### EXERCISE REQUIREMENTS
Could you copy every line in the listing below that has the word "tail"?

───── DATA PROVIDED

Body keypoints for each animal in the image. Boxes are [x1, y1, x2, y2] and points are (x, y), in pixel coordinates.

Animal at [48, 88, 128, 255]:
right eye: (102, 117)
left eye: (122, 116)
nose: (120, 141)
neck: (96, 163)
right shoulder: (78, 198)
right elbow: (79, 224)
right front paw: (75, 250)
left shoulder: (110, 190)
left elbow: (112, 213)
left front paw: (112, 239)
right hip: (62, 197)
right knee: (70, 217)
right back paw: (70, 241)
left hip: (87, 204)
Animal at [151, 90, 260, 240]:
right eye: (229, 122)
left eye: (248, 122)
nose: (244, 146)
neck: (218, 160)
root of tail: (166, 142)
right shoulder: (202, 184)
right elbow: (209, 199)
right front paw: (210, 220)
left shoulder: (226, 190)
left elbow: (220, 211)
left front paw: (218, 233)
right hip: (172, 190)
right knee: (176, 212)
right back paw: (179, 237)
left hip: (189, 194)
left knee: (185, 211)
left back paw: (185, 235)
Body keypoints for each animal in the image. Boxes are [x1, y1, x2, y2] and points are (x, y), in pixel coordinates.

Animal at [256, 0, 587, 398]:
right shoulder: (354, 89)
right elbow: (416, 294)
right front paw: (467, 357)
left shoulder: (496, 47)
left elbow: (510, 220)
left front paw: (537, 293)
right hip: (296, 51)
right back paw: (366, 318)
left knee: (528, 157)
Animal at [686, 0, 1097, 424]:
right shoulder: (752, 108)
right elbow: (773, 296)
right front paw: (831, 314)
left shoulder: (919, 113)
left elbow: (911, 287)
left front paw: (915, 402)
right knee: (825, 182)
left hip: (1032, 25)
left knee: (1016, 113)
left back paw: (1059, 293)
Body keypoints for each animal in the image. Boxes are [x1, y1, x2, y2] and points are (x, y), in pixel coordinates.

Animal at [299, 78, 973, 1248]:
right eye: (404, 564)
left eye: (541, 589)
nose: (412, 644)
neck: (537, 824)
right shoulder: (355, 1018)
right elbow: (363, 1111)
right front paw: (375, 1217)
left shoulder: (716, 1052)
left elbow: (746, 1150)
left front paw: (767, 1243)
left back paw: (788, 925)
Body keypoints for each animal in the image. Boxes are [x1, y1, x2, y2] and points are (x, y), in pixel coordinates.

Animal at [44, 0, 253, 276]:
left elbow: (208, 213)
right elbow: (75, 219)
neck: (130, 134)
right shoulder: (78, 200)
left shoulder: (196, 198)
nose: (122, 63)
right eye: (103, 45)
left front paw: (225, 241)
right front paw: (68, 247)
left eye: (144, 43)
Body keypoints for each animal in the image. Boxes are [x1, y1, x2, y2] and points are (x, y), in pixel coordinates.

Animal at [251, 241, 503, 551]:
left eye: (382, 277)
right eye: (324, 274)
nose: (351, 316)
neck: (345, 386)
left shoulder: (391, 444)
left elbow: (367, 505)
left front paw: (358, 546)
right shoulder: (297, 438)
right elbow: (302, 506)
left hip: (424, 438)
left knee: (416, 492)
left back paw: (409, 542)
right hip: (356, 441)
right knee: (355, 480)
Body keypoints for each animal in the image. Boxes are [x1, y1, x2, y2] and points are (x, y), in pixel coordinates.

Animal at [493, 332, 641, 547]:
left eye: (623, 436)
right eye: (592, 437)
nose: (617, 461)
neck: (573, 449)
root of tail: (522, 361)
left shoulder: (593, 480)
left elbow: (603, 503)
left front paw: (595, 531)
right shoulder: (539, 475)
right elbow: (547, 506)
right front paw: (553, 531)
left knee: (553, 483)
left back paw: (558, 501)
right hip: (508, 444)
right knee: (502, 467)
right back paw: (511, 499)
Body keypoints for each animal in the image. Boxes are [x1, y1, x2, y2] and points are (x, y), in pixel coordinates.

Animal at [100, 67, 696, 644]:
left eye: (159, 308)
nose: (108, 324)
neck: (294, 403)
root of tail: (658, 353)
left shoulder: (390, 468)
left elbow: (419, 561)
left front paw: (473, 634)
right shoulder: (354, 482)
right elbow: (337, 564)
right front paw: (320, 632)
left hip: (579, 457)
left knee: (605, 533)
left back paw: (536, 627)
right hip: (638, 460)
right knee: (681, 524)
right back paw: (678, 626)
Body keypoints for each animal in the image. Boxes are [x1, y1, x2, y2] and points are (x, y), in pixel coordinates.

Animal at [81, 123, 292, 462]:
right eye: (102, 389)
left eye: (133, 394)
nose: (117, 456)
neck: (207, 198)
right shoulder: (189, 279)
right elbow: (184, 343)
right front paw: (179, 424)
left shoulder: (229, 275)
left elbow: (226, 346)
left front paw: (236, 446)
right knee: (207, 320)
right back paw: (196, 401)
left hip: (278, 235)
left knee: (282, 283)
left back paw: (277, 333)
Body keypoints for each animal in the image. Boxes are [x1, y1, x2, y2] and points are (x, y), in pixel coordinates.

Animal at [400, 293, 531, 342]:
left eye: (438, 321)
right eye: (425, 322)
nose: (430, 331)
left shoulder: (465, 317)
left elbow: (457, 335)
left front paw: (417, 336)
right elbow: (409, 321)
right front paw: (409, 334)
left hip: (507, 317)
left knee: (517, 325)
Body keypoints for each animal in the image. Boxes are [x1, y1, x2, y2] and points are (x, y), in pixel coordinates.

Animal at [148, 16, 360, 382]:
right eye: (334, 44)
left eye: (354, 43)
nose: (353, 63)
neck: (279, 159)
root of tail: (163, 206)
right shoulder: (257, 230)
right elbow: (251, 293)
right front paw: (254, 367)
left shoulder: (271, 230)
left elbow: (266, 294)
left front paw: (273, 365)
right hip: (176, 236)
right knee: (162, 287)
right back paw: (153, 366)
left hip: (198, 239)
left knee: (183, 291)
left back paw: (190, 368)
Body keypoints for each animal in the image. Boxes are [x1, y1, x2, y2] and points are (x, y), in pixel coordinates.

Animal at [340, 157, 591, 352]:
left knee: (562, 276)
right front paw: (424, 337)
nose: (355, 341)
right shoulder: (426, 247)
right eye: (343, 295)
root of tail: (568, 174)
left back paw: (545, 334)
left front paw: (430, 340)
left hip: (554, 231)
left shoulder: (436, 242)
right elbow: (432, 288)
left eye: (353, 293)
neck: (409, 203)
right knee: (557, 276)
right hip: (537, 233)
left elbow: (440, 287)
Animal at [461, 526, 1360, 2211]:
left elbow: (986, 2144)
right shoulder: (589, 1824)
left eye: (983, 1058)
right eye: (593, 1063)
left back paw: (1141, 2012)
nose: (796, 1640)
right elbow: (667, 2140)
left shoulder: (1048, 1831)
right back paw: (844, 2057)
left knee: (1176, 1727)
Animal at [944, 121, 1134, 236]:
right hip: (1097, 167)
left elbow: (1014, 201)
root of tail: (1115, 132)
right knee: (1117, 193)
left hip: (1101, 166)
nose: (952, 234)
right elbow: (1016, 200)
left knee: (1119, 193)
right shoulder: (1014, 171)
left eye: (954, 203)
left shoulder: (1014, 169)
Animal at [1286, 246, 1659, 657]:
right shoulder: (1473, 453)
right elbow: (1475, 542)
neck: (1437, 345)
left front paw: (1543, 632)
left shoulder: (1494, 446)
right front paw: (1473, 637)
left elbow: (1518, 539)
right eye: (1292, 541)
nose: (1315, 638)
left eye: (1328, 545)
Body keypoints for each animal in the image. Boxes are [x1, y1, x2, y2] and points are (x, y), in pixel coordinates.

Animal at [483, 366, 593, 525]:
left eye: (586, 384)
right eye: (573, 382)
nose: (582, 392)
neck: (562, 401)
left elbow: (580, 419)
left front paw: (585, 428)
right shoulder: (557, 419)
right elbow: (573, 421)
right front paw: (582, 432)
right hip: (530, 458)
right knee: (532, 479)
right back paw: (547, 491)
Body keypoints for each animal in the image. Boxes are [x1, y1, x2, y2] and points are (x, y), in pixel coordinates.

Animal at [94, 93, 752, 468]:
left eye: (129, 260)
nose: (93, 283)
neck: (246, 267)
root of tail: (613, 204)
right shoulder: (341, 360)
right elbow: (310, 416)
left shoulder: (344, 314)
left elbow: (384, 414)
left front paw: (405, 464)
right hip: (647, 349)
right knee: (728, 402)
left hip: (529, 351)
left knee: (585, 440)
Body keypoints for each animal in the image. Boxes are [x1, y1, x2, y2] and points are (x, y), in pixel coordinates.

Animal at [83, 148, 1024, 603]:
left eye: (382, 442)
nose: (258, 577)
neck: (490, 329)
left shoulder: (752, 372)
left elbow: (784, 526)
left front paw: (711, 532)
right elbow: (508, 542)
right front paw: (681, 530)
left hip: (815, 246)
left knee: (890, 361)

──────────

### ANSWER FOR THE TASK
root of tail: (166, 142)
root of tail: (522, 361)
root of tail: (658, 353)
root of tail: (163, 206)
root of tail: (568, 174)
root of tail: (1115, 132)
root of tail: (613, 204)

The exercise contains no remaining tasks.